[[ Record extracts, beginning ]]

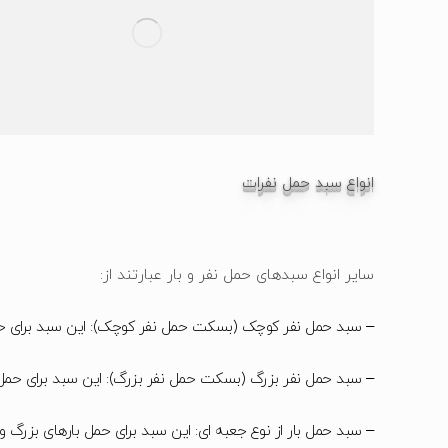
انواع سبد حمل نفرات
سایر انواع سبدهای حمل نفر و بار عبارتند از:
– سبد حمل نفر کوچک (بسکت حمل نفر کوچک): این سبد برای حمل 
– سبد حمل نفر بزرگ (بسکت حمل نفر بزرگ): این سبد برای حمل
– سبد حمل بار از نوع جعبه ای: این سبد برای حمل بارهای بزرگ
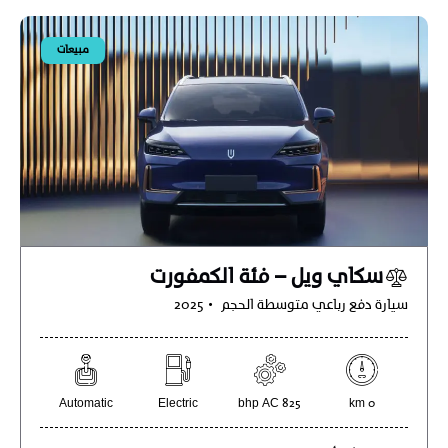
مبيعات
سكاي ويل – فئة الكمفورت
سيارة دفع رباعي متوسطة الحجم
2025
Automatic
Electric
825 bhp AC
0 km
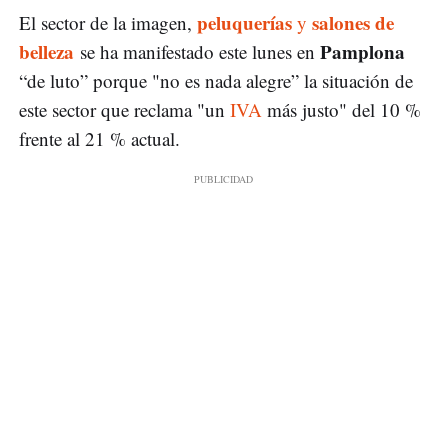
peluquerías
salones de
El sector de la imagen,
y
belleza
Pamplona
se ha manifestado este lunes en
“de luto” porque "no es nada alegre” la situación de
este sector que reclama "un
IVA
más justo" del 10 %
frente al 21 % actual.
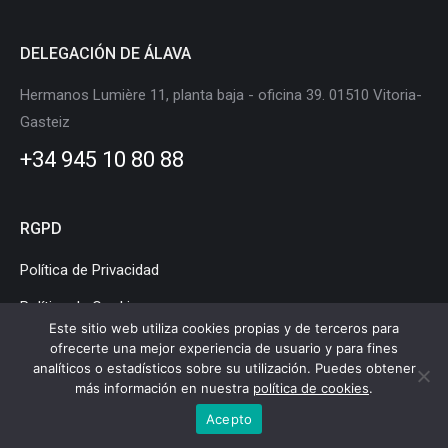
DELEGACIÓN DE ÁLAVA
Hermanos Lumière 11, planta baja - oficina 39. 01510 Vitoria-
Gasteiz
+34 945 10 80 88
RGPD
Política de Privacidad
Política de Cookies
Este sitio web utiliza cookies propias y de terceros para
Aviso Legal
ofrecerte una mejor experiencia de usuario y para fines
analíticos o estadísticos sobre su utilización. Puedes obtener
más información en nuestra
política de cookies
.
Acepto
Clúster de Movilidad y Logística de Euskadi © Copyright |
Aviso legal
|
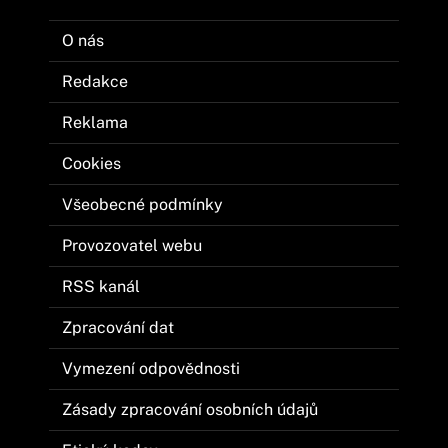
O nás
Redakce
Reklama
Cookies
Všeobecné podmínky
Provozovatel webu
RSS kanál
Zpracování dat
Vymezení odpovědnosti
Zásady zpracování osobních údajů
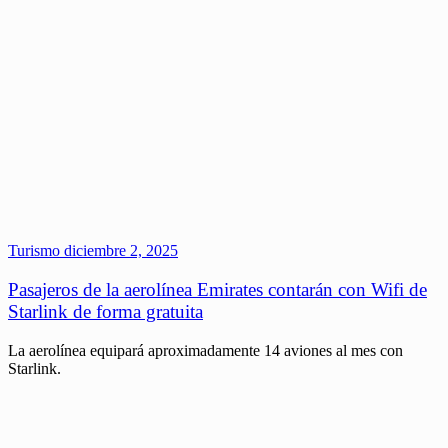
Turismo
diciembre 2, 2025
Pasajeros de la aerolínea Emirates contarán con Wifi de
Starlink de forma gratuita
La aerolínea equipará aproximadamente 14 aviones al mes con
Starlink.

[[ Record extracts, end ]]

Gather every line from the records above that contains the word "برای", copying each line in full.

– سبد حمل نفر کوچک (بسکت حمل نفر کوچک): این سبد برای حمل 
– سبد حمل نفر بزرگ (بسکت حمل نفر بزرگ): این سبد برای حمل
– سبد حمل بار از نوع جعبه ای: این سبد برای حمل بارهای بزرگ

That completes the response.